| What this task involves |
When you reach the line containing "- To maintain" in the entries below, begin reproducing lines exactly, and stop once the line containing "1. [IAAP | International" is done.

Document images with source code

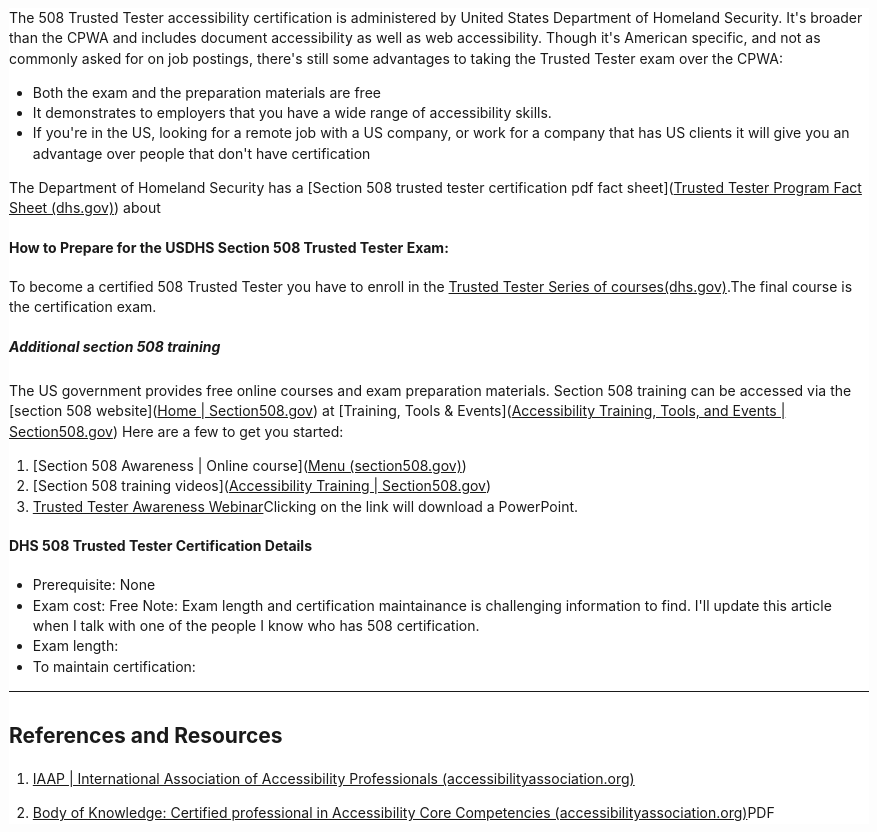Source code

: The 508 Trusted Tester accessibility certification is administered by United States Department of Homeland Security. It's broader than the CPWA and includes document accessibility as well as web accessibility.  Though it's American specific, and not as commonly asked for on job postings, there's still some advantages to taking the Trusted Tester exam over the CPWA:

- Both the exam and the preparation materials are free
- It demonstrates to employers that you have a wide range of accessibility skills.
- If you're in the US, looking for a remote job with a US company, or work for a company that has US clients it will give you an advantage over people that don't have certification

The Department of Homeland Security has a [Section 508 trusted tester certification pdf fact sheet]([Trusted Tester Program Fact Sheet (dhs.gov)](https://www.dhs.gov/sites/default/files/publications/Trusted_Tester_Fact_Sheet_0.pdf)) about 
#### How to Prepare for the USDHS Section 508 Trusted Tester Exam:

To become a certified 508 Trusted Tester you have to enroll in the [Trusted Tester Series of courses(dhs.gov)](https://www.dhs.gov/sites/default/files/publications/Trusted_Tester_Training_Registration.pdf).The final course is the certification exam. 

##### Additional section 508 training

The US government provides free online courses and exam preparation materials. Section 508 training can be accessed via the [section 508 website]([Home | Section508.gov](https://www.section508.gov/)) at  [Training, Tools & Events]([Accessibility Training, Tools, and Events | Section508.gov](https://www.section508.gov/training/)) Here are a few to get you started:

1. [Section 508 Awareness | Online course]([Menu (section508.gov)](https://training.section508.gov/508-training/courses/new/index.html))
2. [Section 508 training videos]([Accessibility Training | Section508.gov](https://www.section508.gov/training-home/#Trainingvideos))
3. [Trusted Tester Awareness Webinar](https://assets.section508.gov/files/Trusted%20Tester%20Awareness%20Webinar.pptx)Clicking on the link will download a PowerPoint.

#### DHS 508 Trusted Tester Certification Details


- Prerequisite: None
- Exam cost: Free
Note: Exam length and certification maintainance is challenging information to find. I'll update this article when I talk with one of the people I know who has 508 certification.
- Exam length: 
- To maintain certification:


---

## References and Resources

1. [IAAP | International Association of Accessibility Professionals (accessibilityassociation.org)](https://www.accessibilityassociation.org/s/)

2. [Body of Knowledge: Certified professional in Accessibility Core Competencies (accessibilityassociation.org)](https://www.accessibilityassociation.org/resource/IAAP_CPACC_BOK_March2020)PDF
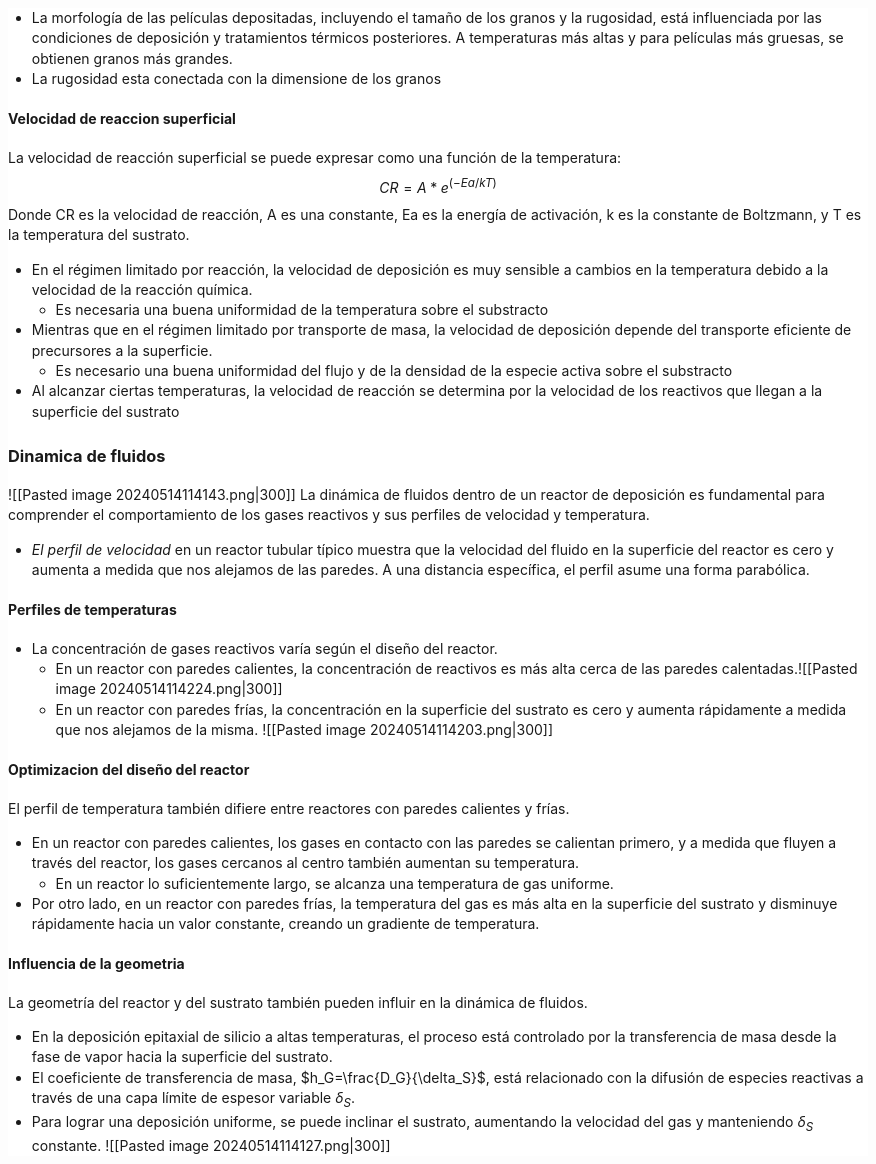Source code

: - La morfología de las películas depositadas, incluyendo el tamaño de los granos y la rugosidad, está influenciada por las condiciones de deposición y tratamientos térmicos posteriores. A temperaturas más altas y para películas más gruesas, se obtienen granos más grandes.
- La rugosidad esta conectada con la dimensione de los granos


#### Velocidad de reaccion superficial
La velocidad de reacción superficial se puede expresar como una función de la temperatura:
$$CR = A * e^{(-Ea/kT)}$$
Donde CR es la velocidad de reacción, A es una constante, Ea es la energía de activación, k es la constante de Boltzmann, y T es la temperatura del sustrato.

- En el régimen limitado por reacción, la velocidad de deposición es muy sensible a cambios en la temperatura debido a la velocidad de la reacción química. 
	- Es necesaria una buena uniformidad de la temperatura sobre el substracto
- Mientras que en el régimen limitado por transporte de masa, la velocidad de deposición depende del transporte eficiente de precursores a la superficie.
	- Es necesario una buena uniformidad del flujo y de la densidad de la especie activa sobre el substracto
- Al alcanzar ciertas temperaturas, la velocidad de reacción se determina por la velocidad de los reactivos que llegan a la superficie del sustrato

### Dinamica de fluidos
![[Pasted image 20240514114143.png|300]]
La dinámica de fluidos dentro de un reactor de deposición es fundamental para comprender el comportamiento de los gases reactivos y sus perfiles de velocidad y temperatura. 
- *El perfil de velocidad* en un reactor tubular típico muestra que la velocidad del fluido en la superficie del reactor es cero y aumenta a medida que nos alejamos de las paredes. A una distancia específica, el perfil asume una forma parabólica.

#### Perfiles de temperaturas
- La concentración de gases reactivos varía según el diseño del reactor. 
	- En un reactor con paredes calientes, la concentración de reactivos es más alta cerca de las paredes calentadas.![[Pasted image 20240514114224.png|300]]
	- En un reactor con paredes frías, la concentración en la superficie del sustrato es cero y aumenta rápidamente a medida que nos alejamos de la misma. ![[Pasted image 20240514114203.png|300]]
#### Optimizacion del diseño del reactor
El perfil de temperatura también difiere entre reactores con paredes calientes y frías. 
- En un reactor con paredes calientes, los gases en contacto con las paredes se calientan primero, y a medida que fluyen a través del reactor, los gases cercanos al centro también aumentan su temperatura.
	- En un reactor lo suficientemente largo, se alcanza una temperatura de gas uniforme. 
- Por otro lado, en un reactor con paredes frías, la temperatura del gas es más alta en la superficie del sustrato y disminuye rápidamente hacia un valor constante, creando un gradiente de temperatura.

#### Influencia de la geometria
La geometría del reactor y del sustrato también pueden influir en la dinámica de fluidos.
- En la deposición epitaxial de silicio a altas temperaturas, el proceso está controlado por la transferencia de masa desde la fase de vapor hacia la superficie del sustrato. 
- El coeficiente de transferencia de masa, $h_G=\frac{D_G}{\delta_S}$, está relacionado con la difusión de especies reactivas a través de una capa límite de espesor variable $\delta_S$. 
- Para lograr una deposición uniforme, se puede inclinar el sustrato, aumentando la velocidad del gas y manteniendo $\delta_S$ constante.
![[Pasted image 20240514114127.png|300]]
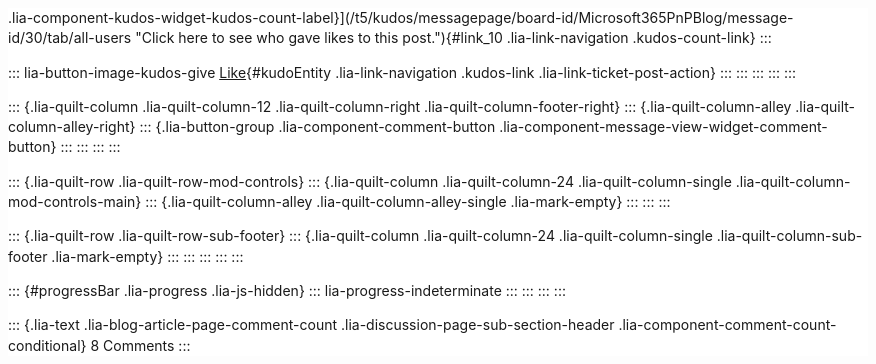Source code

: .lia-component-kudos-widget-kudos-count-label}](/t5/kudos/messagepage/board-id/Microsoft365PnPBlog/message-id/30/tab/all-users "Click here to see who gave likes to this post."){#link_10
.lia-link-navigation .kudos-count-link}
:::

::: lia-button-image-kudos-give
[Like](https://techcommunity.microsoft.com/t5/blogs/v2/blogarticlepage.kudosbuttonv2.kudoentity:kudoentity/kudosable-gid/2136723?t:ac=blog-id/Microsoft365PnPBlog/article-id/30&t:cp=kudos/contributions/tapletcontributionspage "Click here to give likes to this post."){#kudoEntity
.lia-link-navigation .kudos-link .lia-link-ticket-post-action}
:::
:::
:::
:::
:::

::: {.lia-quilt-column .lia-quilt-column-12 .lia-quilt-column-right .lia-quilt-column-footer-right}
::: {.lia-quilt-column-alley .lia-quilt-column-alley-right}
::: {.lia-button-group .lia-component-comment-button .lia-component-message-view-widget-comment-button}
:::
:::
:::
:::

::: {.lia-quilt-row .lia-quilt-row-mod-controls}
::: {.lia-quilt-column .lia-quilt-column-24 .lia-quilt-column-single .lia-quilt-column-mod-controls-main}
::: {.lia-quilt-column-alley .lia-quilt-column-alley-single .lia-mark-empty}
:::
:::
:::

::: {.lia-quilt-row .lia-quilt-row-sub-footer}
::: {.lia-quilt-column .lia-quilt-column-24 .lia-quilt-column-single .lia-quilt-column-sub-footer .lia-mark-empty}
:::
:::
:::
:::
:::

::: {#progressBar .lia-progress .lia-js-hidden}
::: lia-progress-indeterminate
:::
:::
:::
:::

::: {.lia-text .lia-blog-article-page-comment-count .lia-discussion-page-sub-section-header .lia-component-comment-count-conditional}
8 Comments
:::
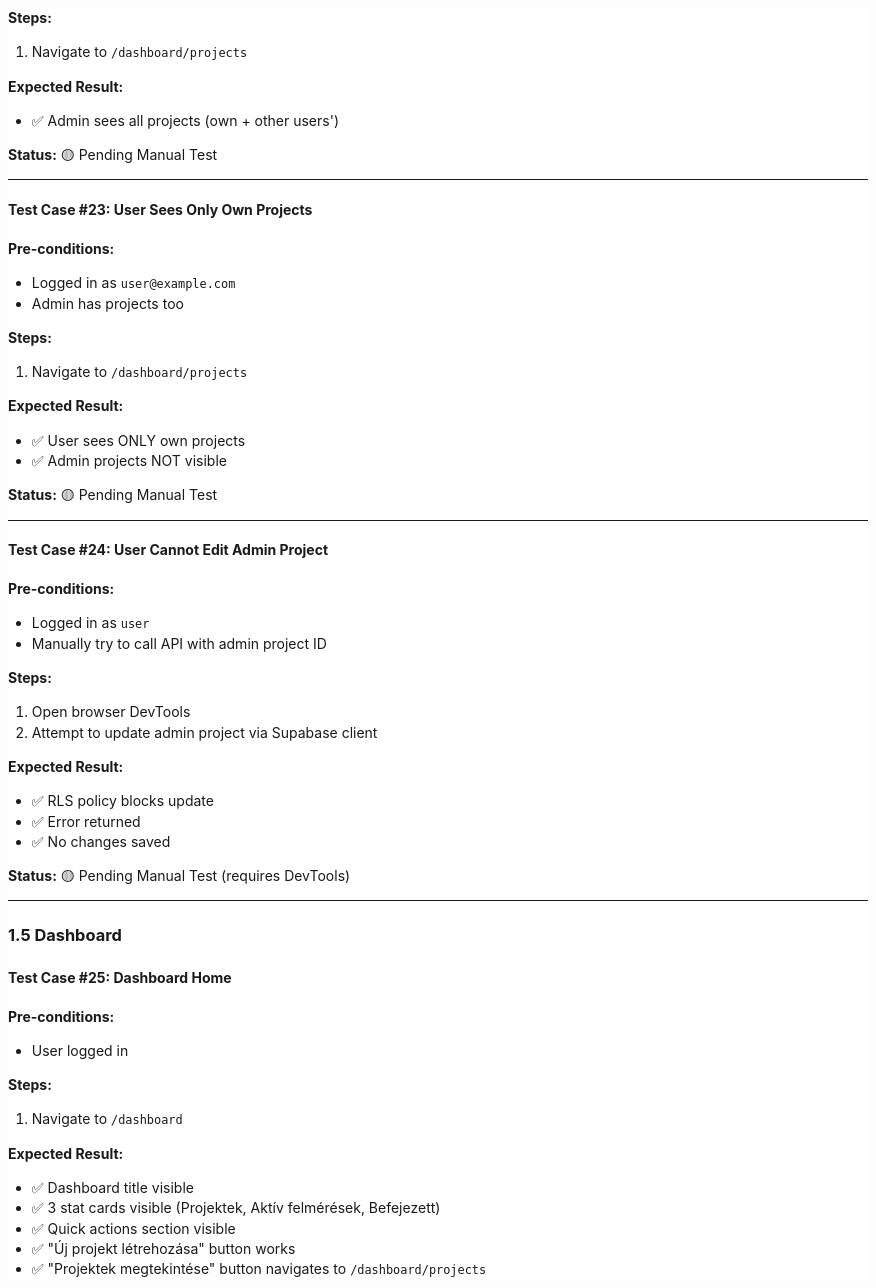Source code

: **Steps:**
1. Navigate to `/dashboard/projects`

**Expected Result:**
- ✅ Admin sees all projects (own + other users')

**Status:** 🟡 Pending Manual Test

---

#### Test Case #23: User Sees Only Own Projects

**Pre-conditions:**
- Logged in as `user@example.com`
- Admin has projects too

**Steps:**
1. Navigate to `/dashboard/projects`

**Expected Result:**
- ✅ User sees ONLY own projects
- ✅ Admin projects NOT visible

**Status:** 🟡 Pending Manual Test

---

#### Test Case #24: User Cannot Edit Admin Project

**Pre-conditions:**
- Logged in as `user`
- Manually try to call API with admin project ID

**Steps:**
1. Open browser DevTools
2. Attempt to update admin project via Supabase client

**Expected Result:**
- ✅ RLS policy blocks update
- ✅ Error returned
- ✅ No changes saved

**Status:** 🟡 Pending Manual Test (requires DevTools)

---

### 1.5 Dashboard

#### Test Case #25: Dashboard Home

**Pre-conditions:**
- User logged in

**Steps:**
1. Navigate to `/dashboard`

**Expected Result:**
- ✅ Dashboard title visible
- ✅ 3 stat cards visible (Projektek, Aktív felmérések, Befejezett)
- ✅ Quick actions section visible
- ✅ "Új projekt létrehozása" button works
- ✅ "Projektek megtekintése" button navigates to `/dashboard/projects`
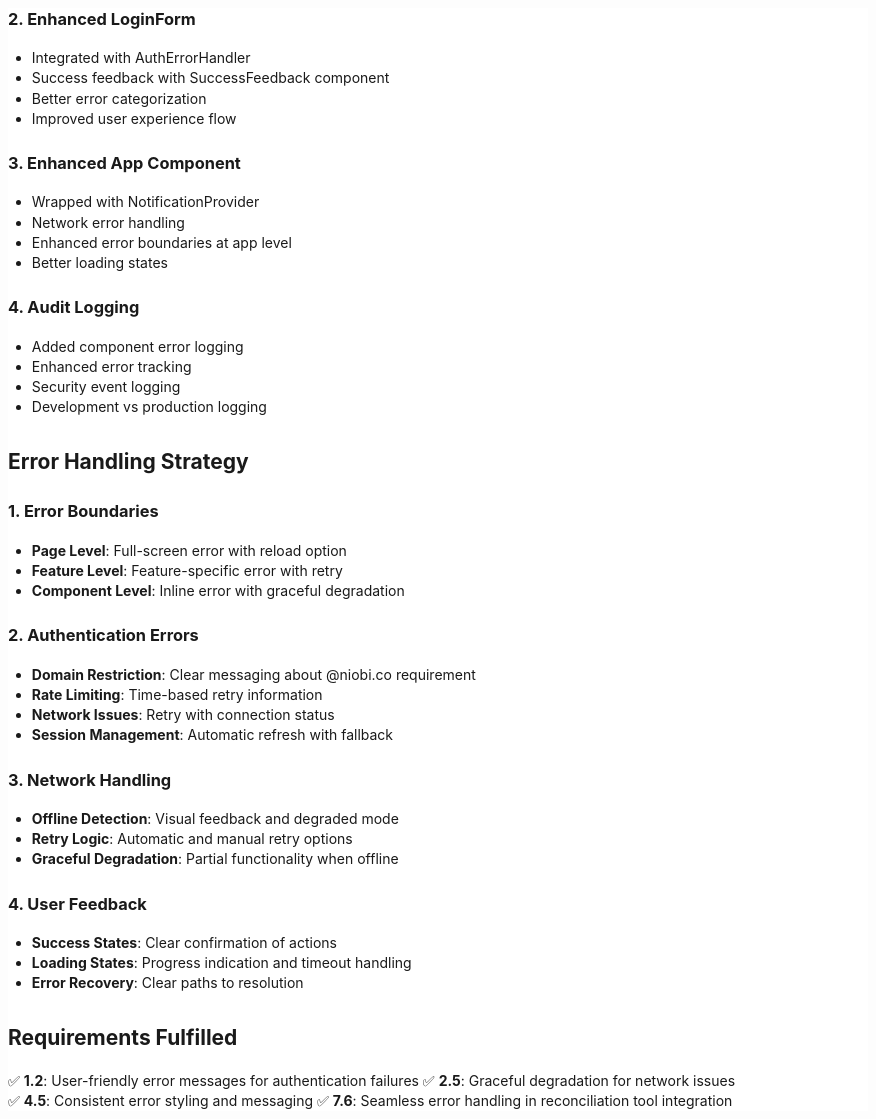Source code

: ### 2. Enhanced LoginForm

- Integrated with AuthErrorHandler
- Success feedback with SuccessFeedback component
- Better error categorization
- Improved user experience flow

### 3. Enhanced App Component

- Wrapped with NotificationProvider
- Network error handling
- Enhanced error boundaries at app level
- Better loading states

### 4. Audit Logging

- Added component error logging
- Enhanced error tracking
- Security event logging
- Development vs production logging

## Error Handling Strategy

### 1. Error Boundaries
- **Page Level**: Full-screen error with reload option
- **Feature Level**: Feature-specific error with retry
- **Component Level**: Inline error with graceful degradation

### 2. Authentication Errors
- **Domain Restriction**: Clear messaging about @niobi.co requirement
- **Rate Limiting**: Time-based retry information
- **Network Issues**: Retry with connection status
- **Session Management**: Automatic refresh with fallback

### 3. Network Handling
- **Offline Detection**: Visual feedback and degraded mode
- **Retry Logic**: Automatic and manual retry options
- **Graceful Degradation**: Partial functionality when offline

### 4. User Feedback
- **Success States**: Clear confirmation of actions
- **Loading States**: Progress indication and timeout handling
- **Error Recovery**: Clear paths to resolution

## Requirements Fulfilled

✅ **1.2**: User-friendly error messages for authentication failures
✅ **2.5**: Graceful degradation for network issues  
✅ **4.5**: Consistent error styling and messaging
✅ **7.6**: Seamless error handling in reconciliation tool integration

| Solution to the problem |
- To maintain certification:


---

## References and Resources

1. [IAAP | International Association of Accessibility Professionals (accessibilityassociation.org)](https://www.accessibilityassociation.org/s/)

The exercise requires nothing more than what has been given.